Weaker Euro, Pound and Swiss Franc

May 13, 2010

The dollar has advanced 0.4% against sterling, 0.3% versus the Swissy, and 0.2% against the euro, but it has softened against commodity-sensitive currencies like the Aussie dollar (0.6%), kiwi (0.5%) and Canadian dollar (0.6%).  Concerns persist that the EU rescue package will not prove adequate and about the impact of coming austerity.  Britain’s new Conservative-led coalition government plans to implement Gbp 6 billion of spending cuts within two months.

Stocks rose 2.2% in Japan and Taiwan, 2.4% in China, 1.8% in Australia, 1.9% in South Korea, 1.2% in Indonesia, and 1.0% in Hong Kong.  The German Dax and British Ftse show gains of 0.6% and 0.3%, while the Paris Cac lags with no change.  Some markets, but no major ones, are closed for Ascension Day.

Ten-year German bund and British gilt yields are 2-4 basis points lower, while the JGB is one basis point firmer.

Oil and gold prices retreated 1.0% and 0.8% to $74.86 per barrel and $1233.30 per ounce.

Japanese money and credit growth remained weak in April.  M3 and bank loans posted on-year changes of 2.2% and minus 1.8%.  Their changes in 1Q10 were 2.1% and minus 1.6%, respectively.  Japan’s current account surplus widened sharply to Y 2.534 trillion in March from Y 1.471 in February and Y 1.535 trillion a year earlier.  On-year growth in exports and imports was 45.4% and 22.0%.  The seasonally adjusted current account surplus of Y 1.773 trillion in March was 66% greater than February’s surplus.  Stock and bond transactions last month generated a net Y 1.695 trillion inflow.  Customs exports in the first twenty days of April were 41.4% higher than a year earlier.

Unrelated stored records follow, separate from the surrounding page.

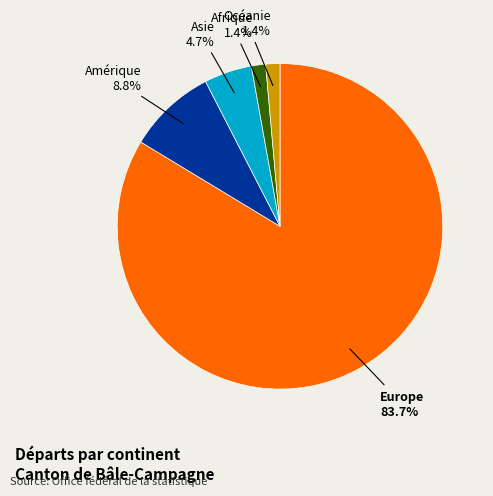

Combined, what portion of the pie is Océanie and Europe?

85.1%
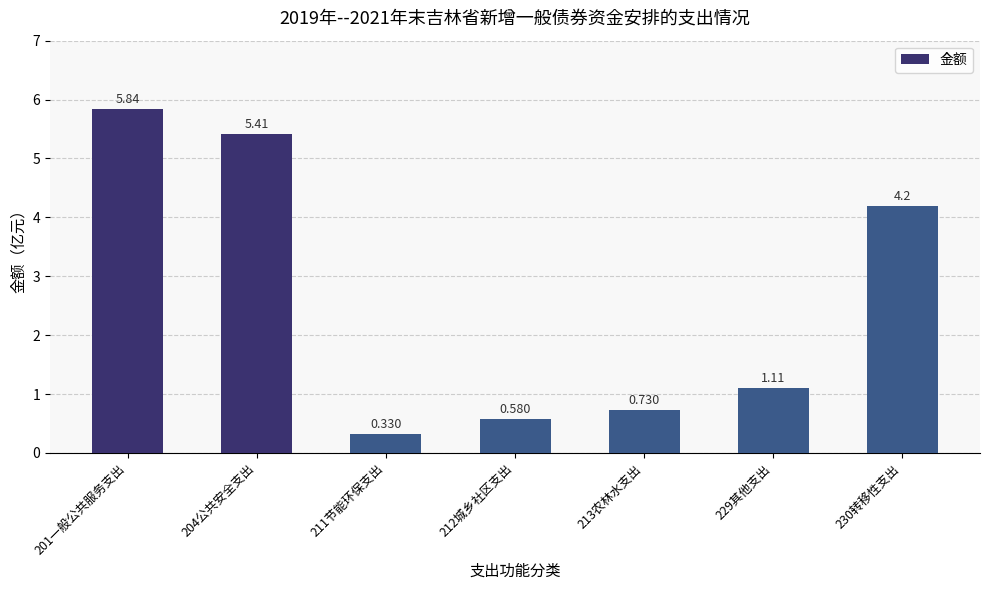

At which label is the value closest to 3?

230转移性支出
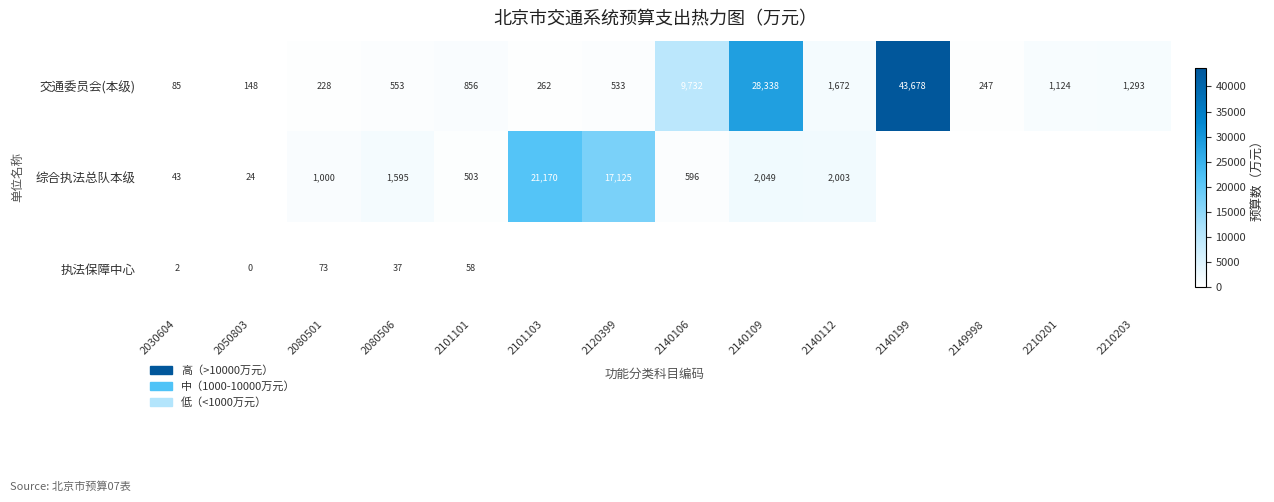

The 综合执法总队本级 series shows 503.5 at 2101101. True or false?

True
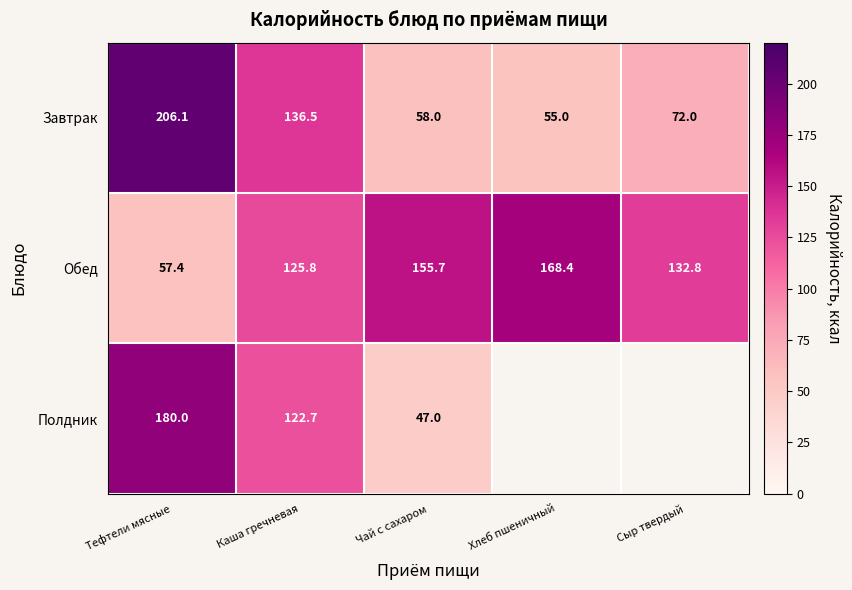

What value does the Завтрак series have at Чай с сахаром?

58.0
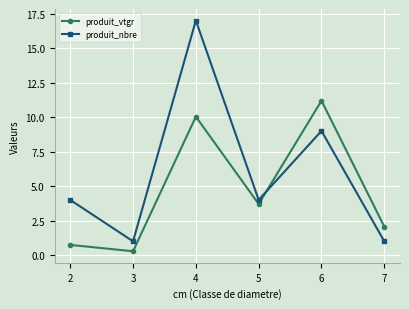

Which series has the largest range (max minus min)?

produit_nbre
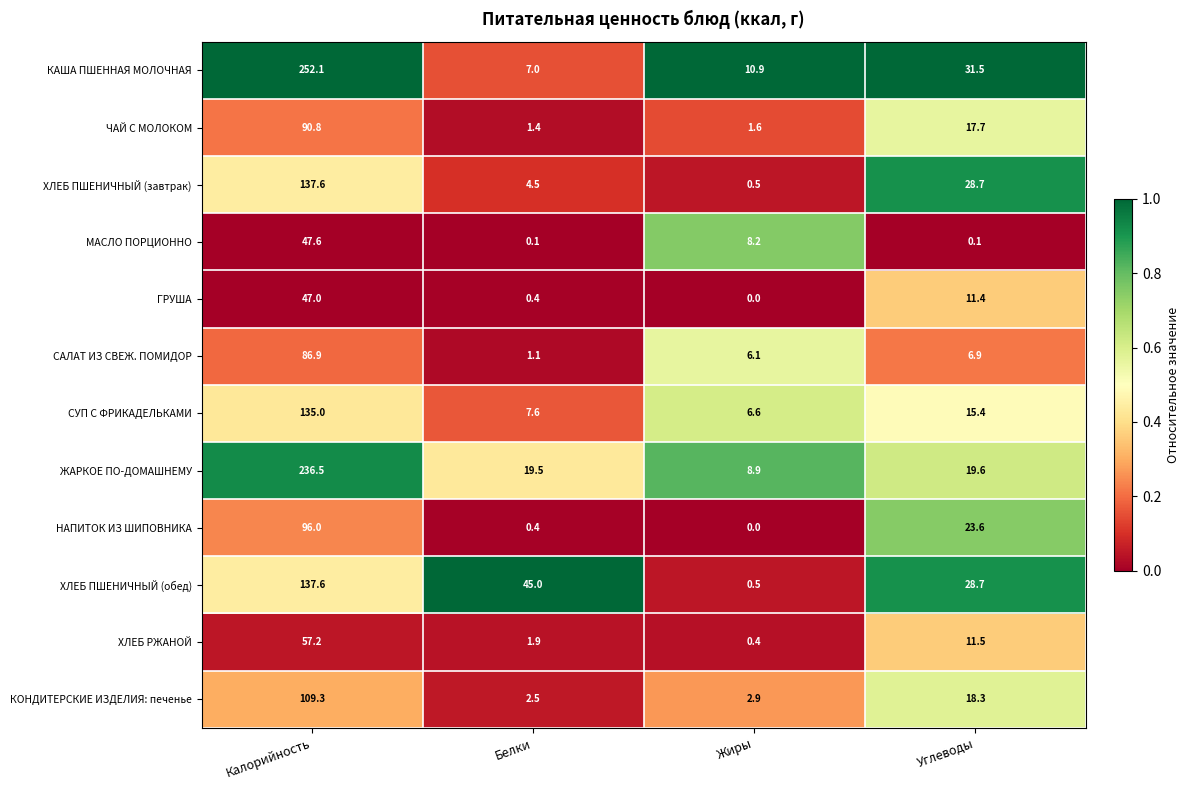

Rank the categories by ЧАЙ С МОЛОКОМ value from highest to lowest.

Калорийность, Углеводы, Жиры, Белки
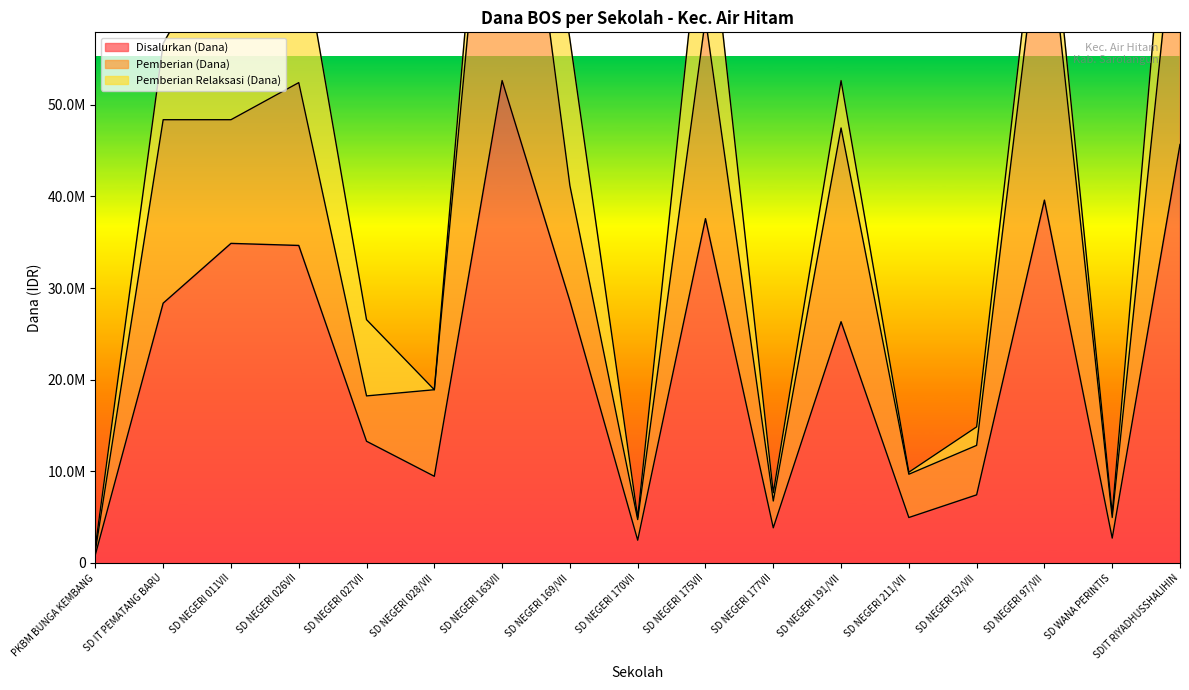

True or false: Pemberian (Dana) has more than 0 interior local peaks.

True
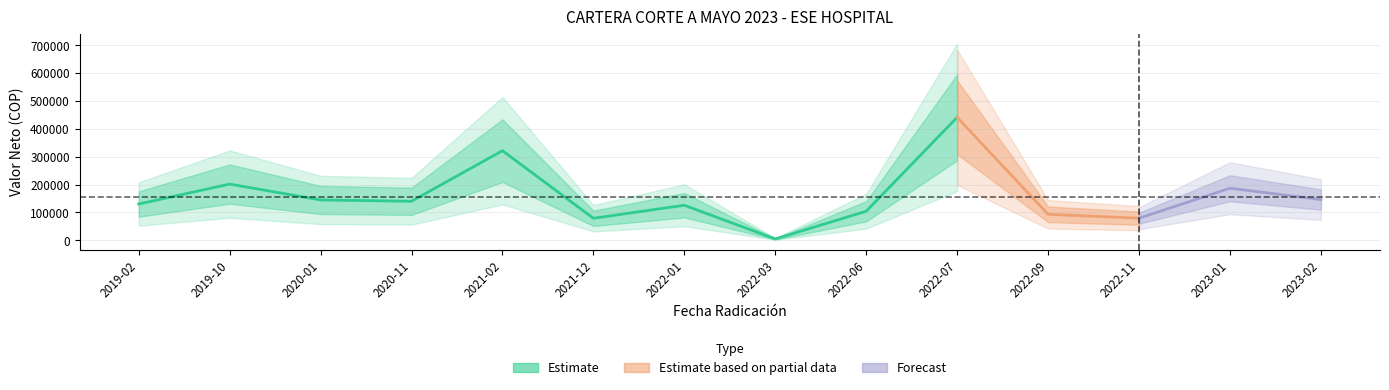

Reading left to right, transcribe all the data shown in this chart.

VALOR_NETO: 129900	201600	144600	139900	321437	78775	125600	4600	104014	441200	93100	79114	186700	146147
TOTAL: 129900	201600	144600	139900	321437	78775	125600	4600	104014	441200	93100	79114	186700	146147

The Japanese economy watchers index advanced for a fifth straight time to 49.8 — near to the break-even point — from 47.4 in March, 42.1 in February, 38.8 in January, 35.4 in December and 33.9 in November.  April’s level was the best since March 2007.  Japanese machine tool orders were 220.5% greater in April than a year before, down from an on-year leap of 262.2% in March.

Britain’s Department of Communities and Local Government house price index accelerated to an on-year increase of 9.7% in March from 7.3% in February, 6.2% in January, 2.9% in December and just 0.5% last November.  The U.K. goods and services trade deficit widened 68% to Gbp 3.68 billion in March from Gbp 2.19 billion in February and by 11.6% to Gbp 9.67 billion in 1Q10 from Gbp 8.66 billion in 4Q09.  The merchandise trade gap reached Gbp 7.52 billion in March and Gbp 21.0 billion in 1Q.  Exports and imports were 11.7% and 9.4% greater in the first quarter than a year earlier.

British consumer sentiment, according to the Nationwide index, hardly rebounded in April from a sharp tumble in March.  Such printed at 74 after 72.

Greek unemployment rose in February to 12.1%, highest since May 2004, from 11.3% in January and 9.1% a year earlier.  Irish consumer prices firmed 0.2% last month.

Australian unemployment in March was revised up a tenth to 5.4% and stayed at that level last month.  Jobs rose by 33.7K in April after an upwardly revised gain of 23K in March.  Employment has climbed for eight straight months.

New Zealand’s business purchasing managers index rose sharply to 58.9, best since June 2004, from 56.3 in March, 53.6 in February, and 52.0 in January.  This better-than-anticipated result boosts chances for a rate hike next month in New Zealand.  However, the economy’s food price index, which slid 0.5% last month and now lies 3.1% below mid-2009 highs, provided some contrary evidence.

GDP growth in Malaysia accelerated to an on-year pace of 10.1% in the first quarter.  Bank Negara Malaysia is expected to boost its benchmark interest rate today.  Central bank meetings are also happening in Chile and South Africa today, where no policy changes are anticipated.

Consumer confidence in Thailand sagged in April to 67.2 from 69.8, depressed by political unrest.

The ECB Bulletin was published, rehashing what Trichet said at the May 6 press conference, namely that growth and inflation will stay subdued and policy does not need to be tightened.  A published survey of expected growth showed downward revisions for both this year and next.

Scheduled U.S. data include import prices and weekly jobless insurance claims.